* _Try it_
Transcribe only the lines in the data below falling between the line with "### Component Changes" and the line with "The component override", including those two lines, and leave out any picture.

* _Exercise data_
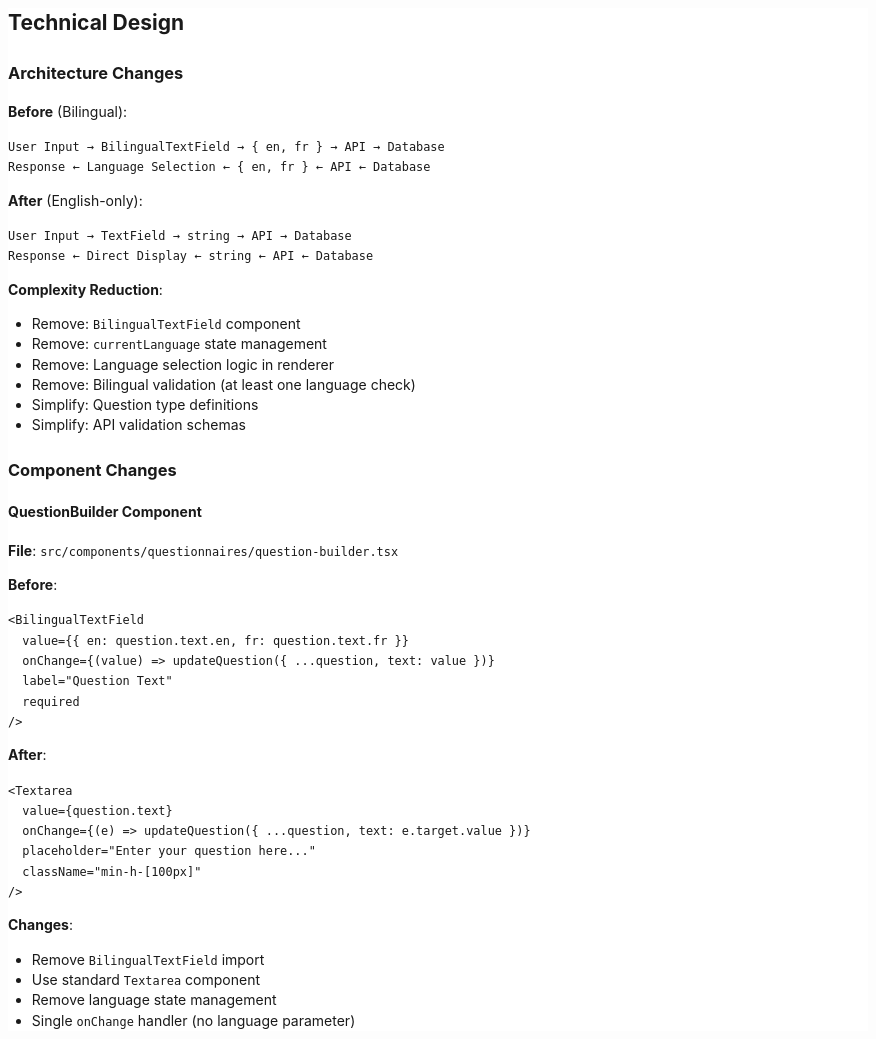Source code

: ## Technical Design

### Architecture Changes

**Before** (Bilingual):
```
User Input → BilingualTextField → { en, fr } → API → Database
Response ← Language Selection ← { en, fr } ← API ← Database
```

**After** (English-only):
```
User Input → TextField → string → API → Database
Response ← Direct Display ← string ← API ← Database
```

**Complexity Reduction**:
- Remove: `BilingualTextField` component
- Remove: `currentLanguage` state management
- Remove: Language selection logic in renderer
- Remove: Bilingual validation (at least one language check)
- Simplify: Question type definitions
- Simplify: API validation schemas

### Component Changes

#### QuestionBuilder Component
**File**: `src/components/questionnaires/question-builder.tsx`

**Before**:
```tsx
<BilingualTextField
  value={{ en: question.text.en, fr: question.text.fr }}
  onChange={(value) => updateQuestion({ ...question, text: value })}
  label="Question Text"
  required
/>
```

**After**:
```tsx
<Textarea
  value={question.text}
  onChange={(e) => updateQuestion({ ...question, text: e.target.value })}
  placeholder="Enter your question here..."
  className="min-h-[100px]"
/>
```

**Changes**:
- Remove `BilingualTextField` import
- Use standard `Textarea` component
- Remove language state management
- Single `onChange` handler (no language parameter)
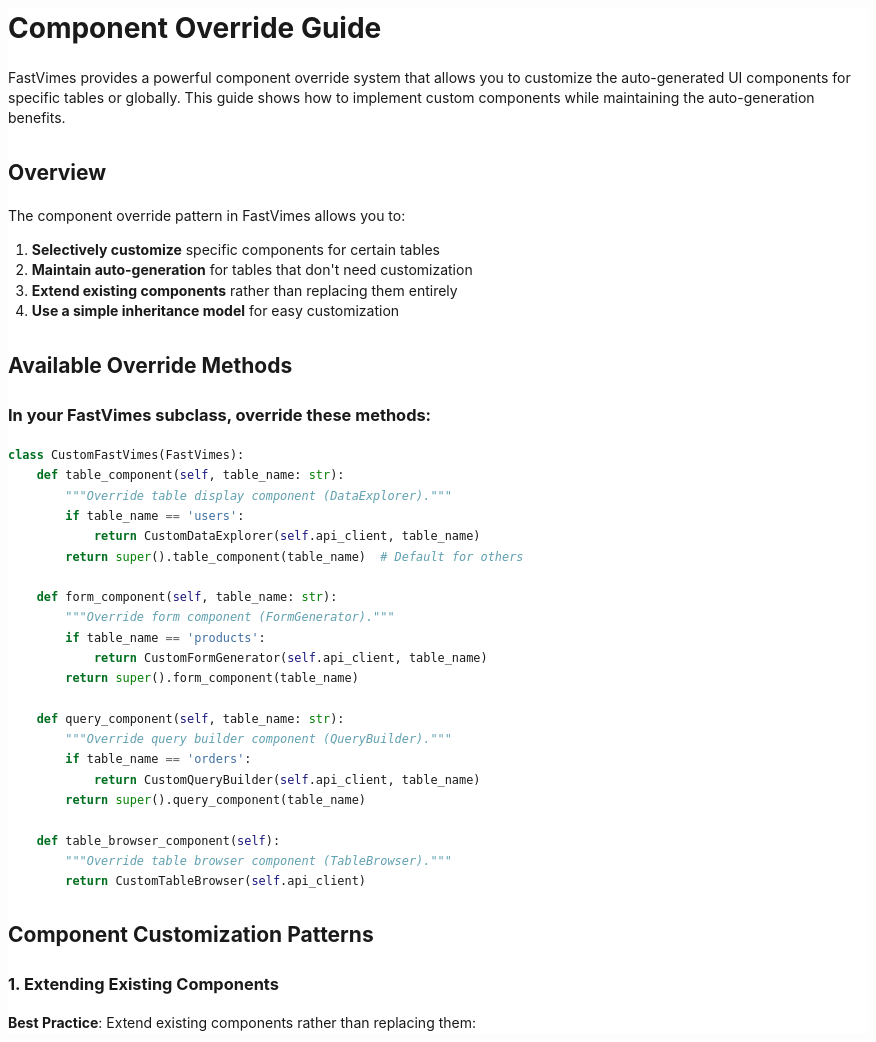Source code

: # Component Override Guide

FastVimes provides a powerful component override system that allows you to customize the auto-generated UI components for specific tables or globally. This guide shows how to implement custom components while maintaining the auto-generation benefits.

## Overview

The component override pattern in FastVimes allows you to:

1. **Selectively customize** specific components for certain tables
2. **Maintain auto-generation** for tables that don't need customization
3. **Extend existing components** rather than replacing them entirely
4. **Use a simple inheritance model** for easy customization

## Available Override Methods

### In your FastVimes subclass, override these methods:

```python
class CustomFastVimes(FastVimes):
    def table_component(self, table_name: str):
        """Override table display component (DataExplorer)."""
        if table_name == 'users':
            return CustomDataExplorer(self.api_client, table_name)
        return super().table_component(table_name)  # Default for others
        
    def form_component(self, table_name: str):
        """Override form component (FormGenerator)."""
        if table_name == 'products':
            return CustomFormGenerator(self.api_client, table_name)
        return super().form_component(table_name)
        
    def query_component(self, table_name: str):
        """Override query builder component (QueryBuilder)."""
        if table_name == 'orders':
            return CustomQueryBuilder(self.api_client, table_name)
        return super().query_component(table_name)
        
    def table_browser_component(self):
        """Override table browser component (TableBrowser)."""
        return CustomTableBrowser(self.api_client)
```

## Component Customization Patterns

### 1. Extending Existing Components

**Best Practice**: Extend existing components rather than replacing them:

* _Result_
### Component Changes

#### QuestionBuilder Component
**File**: `src/components/questionnaires/question-builder.tsx`

**Before**:
```tsx
<BilingualTextField
  value={{ en: question.text.en, fr: question.text.fr }}
  onChange={(value) => updateQuestion({ ...question, text: value })}
  label="Question Text"
  required
/>
```

**After**:
```tsx
<Textarea
  value={question.text}
  onChange={(e) => updateQuestion({ ...question, text: e.target.value })}
  placeholder="Enter your question here..."
  className="min-h-[100px]"
/>
```

**Changes**:
- Remove `BilingualTextField` import
- Use standard `Textarea` component
- Remove language state management
- Single `onChange` handler (no language parameter)
Source code

: # Component Override Guide

FastVimes provides a powerful component override system that allows you to customize the auto-generated UI components for specific tables or globally. This guide shows how to implement custom components while maintaining the auto-generation benefits.

## Overview

The component override pattern in FastVimes allows you to:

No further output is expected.